EXERCISE BRIEF → Return, from the lines below, each one that includes the word "kontejneru".

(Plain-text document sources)
== == ==

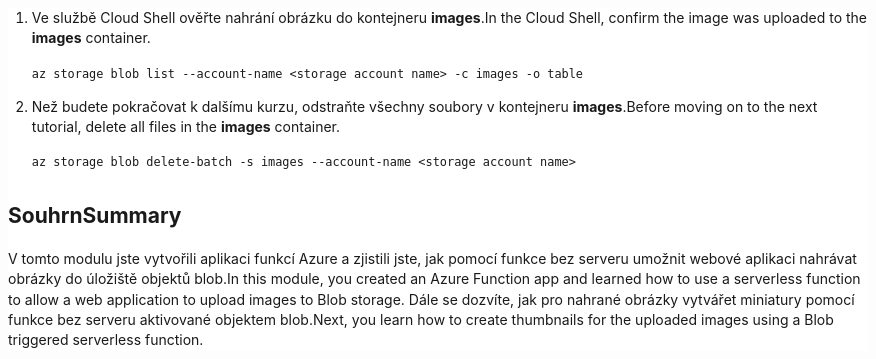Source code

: 1. <span data-ttu-id="a2ca6-231">Ve službě Cloud Shell ověřte nahrání obrázku do kontejneru **images**.</span><span class="sxs-lookup"><span data-stu-id="a2ca6-231">In the Cloud Shell, confirm the image was uploaded to the **images** container.</span></span>

    ```azurecli
    az storage blob list --account-name <storage account name> -c images -o table
    ```

1. <span data-ttu-id="a2ca6-232">Než budete pokračovat k dalšímu kurzu, odstraňte všechny soubory v kontejneru **images**.</span><span class="sxs-lookup"><span data-stu-id="a2ca6-232">Before moving on to the next tutorial, delete all files in the **images** container.</span></span>

    ```azurecli
    az storage blob delete-batch -s images --account-name <storage account name>
    ```


## <a name="summary"></a><span data-ttu-id="a2ca6-233">Souhrn</span><span class="sxs-lookup"><span data-stu-id="a2ca6-233">Summary</span></span>

<span data-ttu-id="a2ca6-234">V tomto modulu jste vytvořili aplikaci funkcí Azure a zjistili jste, jak pomocí funkce bez serveru umožnit webové aplikaci nahrávat obrázky do úložiště objektů blob.</span><span class="sxs-lookup"><span data-stu-id="a2ca6-234">In this module, you created an Azure Function app and learned how to use a serverless function to allow a web application to upload images to Blob storage.</span></span> <span data-ttu-id="a2ca6-235">Dále se dozvíte, jak pro nahrané obrázky vytvářet miniatury pomocí funkce bez serveru aktivované objektem blob.</span><span class="sxs-lookup"><span data-stu-id="a2ca6-235">Next, you learn how to create thumbnails for the uploaded images using a Blob triggered serverless function.</span></span>
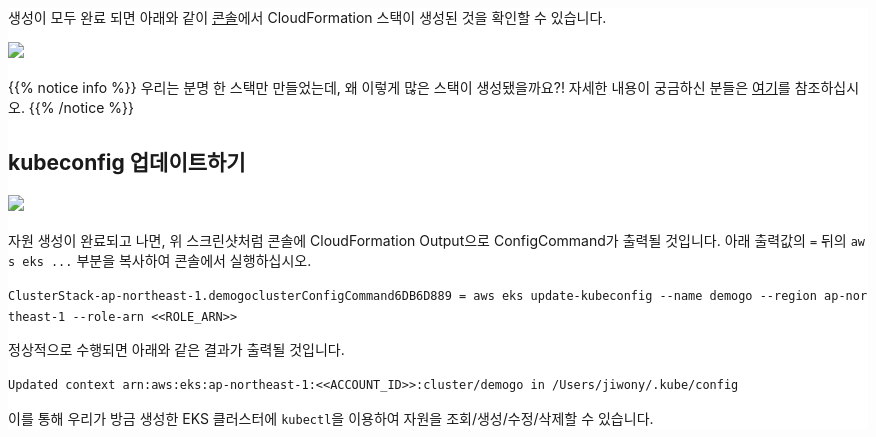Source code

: 
생성이 모두 완료 되면 아래와 같이 [콘솔](console.aws.amazon.com/cloudformation/)에서 CloudFormation 스택이 생성된 것을 확인할 수 있습니다.

![](/images/70-appendix/stacks.png)


{{% notice info %}} 우리는 분명 한 스택만 만들었는데, 왜 이렇게 많은 스택이 생성됐을까요?! 자세한 내용이 궁금하신 분들은 [여기](/ko/80-appendix/how-cfn-addresource/)를 참조하십시오. {{% /notice %}}



## kubeconfig 업데이트하기
![](/images/20-deploy-clusters/stack-output.png)

자원 생성이 완료되고 나면, 위 스크린샷처럼 콘솔에 CloudFormation Output으로 ConfigCommand가 출력될 것입니다.
아래 출력값의 `=` 뒤의 `aws eks ...` 부분을 복사하여 콘솔에서 실행하십시오.  

```
ClusterStack-ap-northeast-1.demogoclusterConfigCommand6DB6D889 = aws eks update-kubeconfig --name demogo --region ap-northeast-1 --role-arn <<ROLE_ARN>>
```

정상적으로 수행되면 아래와 같은 결과가 출력될 것입니다.

```
Updated context arn:aws:eks:ap-northeast-1:<<ACCOUNT_ID>>:cluster/demogo in /Users/jiwony/.kube/config
```

이를 통해 우리가 방금 생성한 EKS 클러스터에 `kubectl`을 이용하여 자원을 조회/생성/수정/삭제할 수 있습니다.

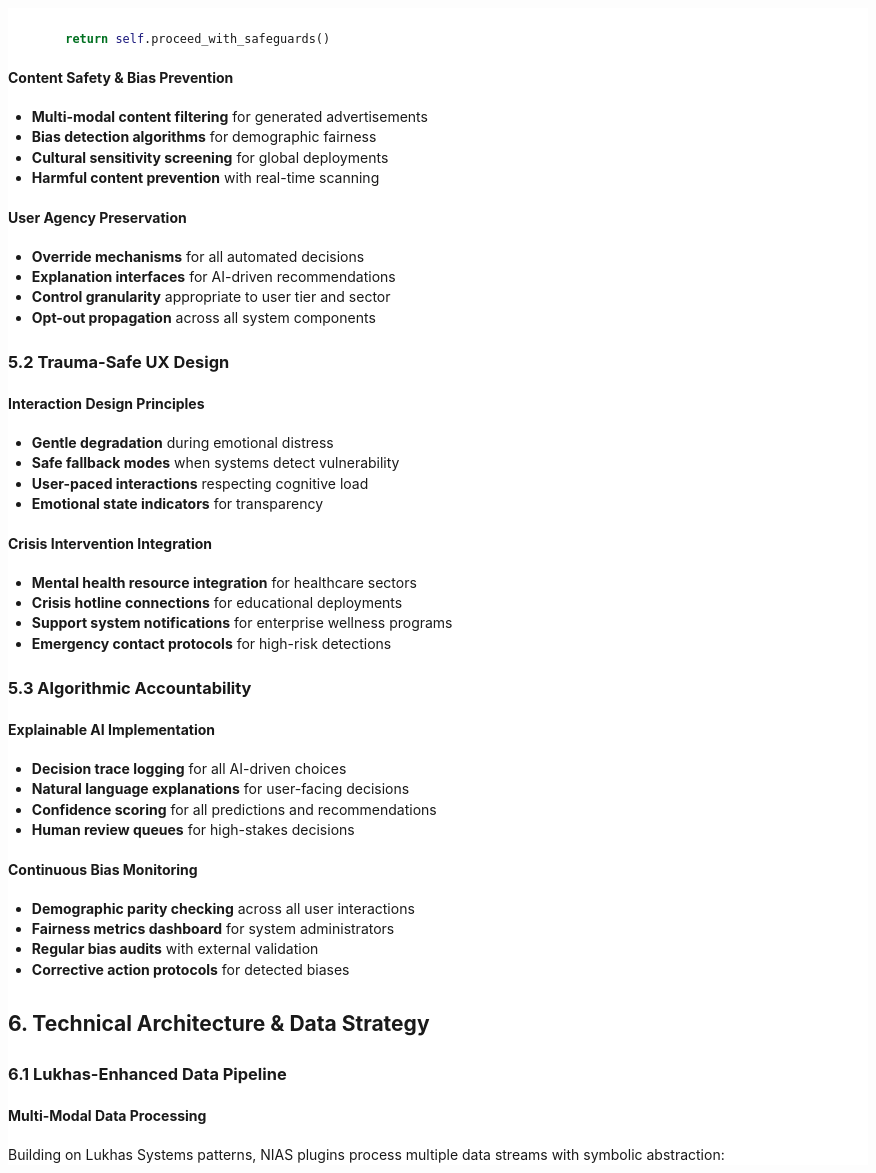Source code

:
 ```python

        return self.proceed_with_safeguards()
```

#### Content Safety & Bias Prevention
- **Multi-modal content filtering** for generated advertisements
- **Bias detection algorithms** for demographic fairness
- **Cultural sensitivity screening** for global deployments
- **Harmful content prevention** with real-time scanning

#### User Agency Preservation
- **Override mechanisms** for all automated decisions
- **Explanation interfaces** for AI-driven recommendations
- **Control granularity** appropriate to user tier and sector
- **Opt-out propagation** across all system components

### 5.2 Trauma-Safe UX Design

#### Interaction Design Principles
- **Gentle degradation** during emotional distress
- **Safe fallback modes** when systems detect vulnerability
- **User-paced interactions** respecting cognitive load
- **Emotional state indicators** for transparency

#### Crisis Intervention Integration
- **Mental health resource integration** for healthcare sectors
- **Crisis hotline connections** for educational deployments
- **Support system notifications** for enterprise wellness programs
- **Emergency contact protocols** for high-risk detections

### 5.3 Algorithmic Accountability

#### Explainable AI Implementation
- **Decision trace logging** for all AI-driven choices
- **Natural language explanations** for user-facing decisions
- **Confidence scoring** for all predictions and recommendations
- **Human review queues** for high-stakes decisions

#### Continuous Bias Monitoring
- **Demographic parity checking** across all user interactions
- **Fairness metrics dashboard** for system administrators
- **Regular bias audits** with external validation
- **Corrective action protocols** for detected biases
## 6. Technical Architecture & Data Strategy

### 6.1 Lukhas-Enhanced Data Pipeline

#### Multi-Modal Data Processing
Building on Lukhas Systems patterns, NIAS plugins process multiple data streams with symbolic abstraction:

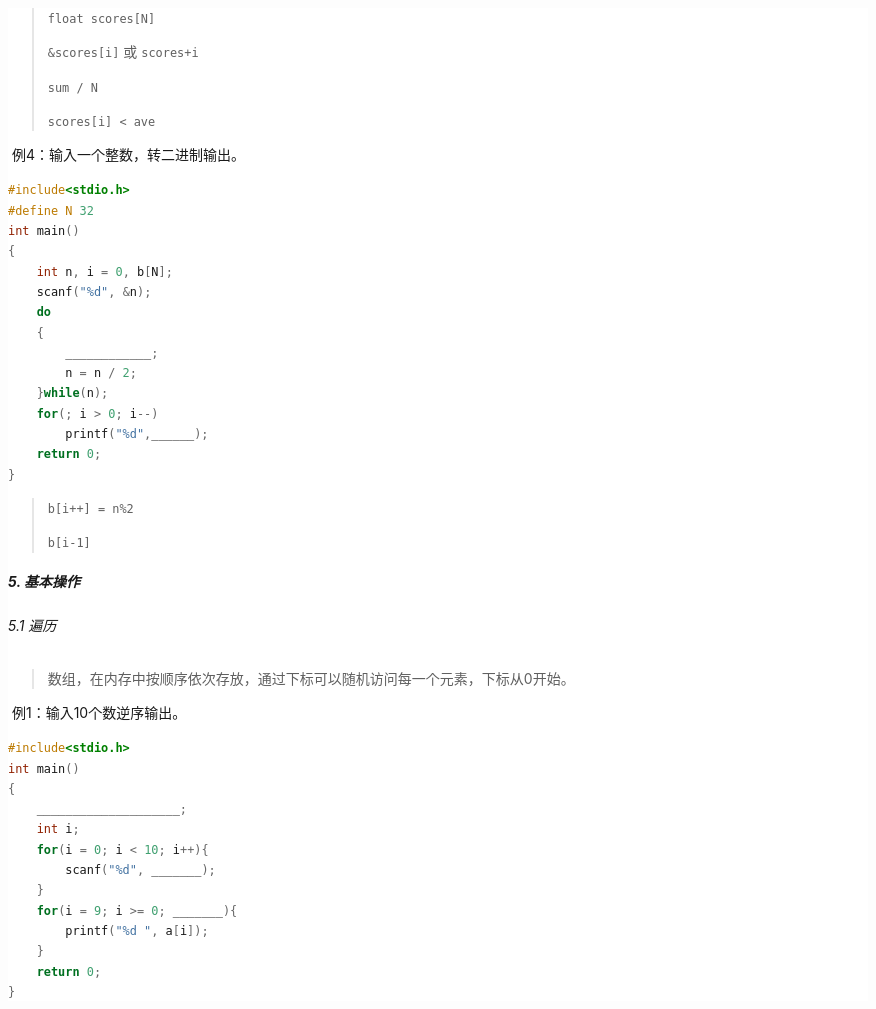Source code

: > `float scores[N] `
>
> `&scores[i]` 或 `scores+i`
>
> `sum / N`
>
> `scores[i] < ave`	

​	例4：输入一个整数，转二进制输出。

```c
#include<stdio.h>
#define N 32
int main()
{
    int n, i = 0, b[N];
    scanf("%d", &n);
    do
    {
        ____________;	
        n = n / 2;
    }while(n);
    for(; i > 0; i--)
        printf("%d",______);	
    return 0;
}
```

> `b[i++] = n%2`
>
> `b[i-1]`

##### 5. 基本操作

###### 5.1 遍历

>  数组，在内存中按顺序依次存放，通过下标可以随机访问每一个元素，下标从0开始。

​	例1：输入10个数逆序输出。

```c
#include<stdio.h>
int main()
{
    ____________________;
    int i;
    for(i = 0; i < 10; i++){
        scanf("%d", _______);
    }
    for(i = 9; i >= 0; _______){
        printf("%d ", a[i]);
    }
    return 0;
}
```
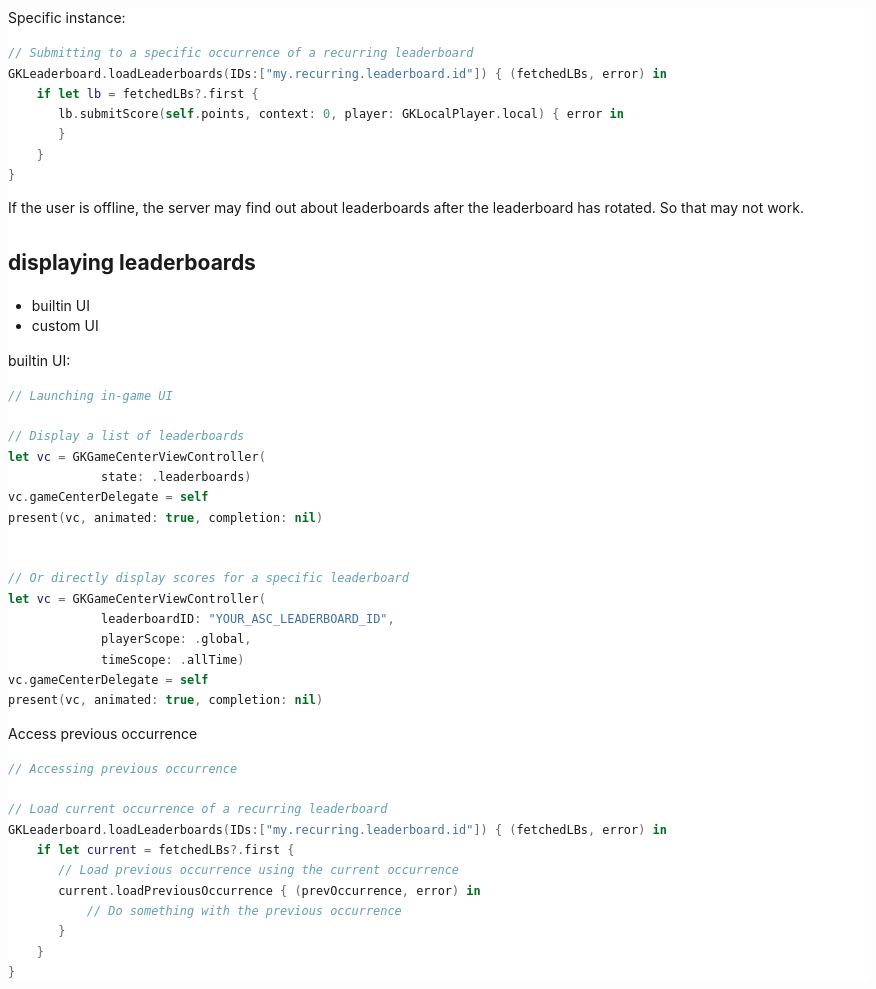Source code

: Specific instance:

```swift
// Submitting to a specific occurrence of a recurring leaderboard
GKLeaderboard.loadLeaderboards(IDs:["my.recurring.leaderboard.id"]) { (fetchedLBs, error) in
    if let lb = fetchedLBs?.first {
       lb.submitScore(self.points, context: 0, player: GKLocalPlayer.local) { error in
       }
    }
}
```

If the user is offline, the server may find out about leaderboards after the leaderboard has rotated.  So that may not work.

## displaying leaderboards
* builtin UI
* custom UI

builtin UI:

```swift
// Launching in-game UI

// Display a list of leaderboards
let vc = GKGameCenterViewController(
             state: .leaderboards)
vc.gameCenterDelegate = self
present(vc, animated: true, completion: nil)


// Or directly display scores for a specific leaderboard
let vc = GKGameCenterViewController(
             leaderboardID: "YOUR_ASC_LEADERBOARD_ID",
             playerScope: .global,
             timeScope: .allTime)
vc.gameCenterDelegate = self
present(vc, animated: true, completion: nil)
```

Access previous occurrence

```swift
// Accessing previous occurrence

// Load current occurrence of a recurring leaderboard
GKLeaderboard.loadLeaderboards(IDs:["my.recurring.leaderboard.id"]) { (fetchedLBs, error) in
    if let current = fetchedLBs?.first {
       // Load previous occurrence using the current occurrence
       current.loadPreviousOccurrence { (prevOccurrence, error) in
           // Do something with the previous occurrence
       }
    }
}
```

== == ==

OUTPUT FOR THIS EXERCISE →
: 1. <span data-ttu-id="a2ca6-231">Ve službě Cloud Shell ověřte nahrání obrázku do kontejneru **images**.</span><span class="sxs-lookup"><span data-stu-id="a2ca6-231">In the Cloud Shell, confirm the image was uploaded to the **images** container.</span></span>
1. <span data-ttu-id="a2ca6-232">Než budete pokračovat k dalšímu kurzu, odstraňte všechny soubory v kontejneru **images**.</span><span class="sxs-lookup"><span data-stu-id="a2ca6-232">Before moving on to the next tutorial, delete all files in the **images** container.</span></span>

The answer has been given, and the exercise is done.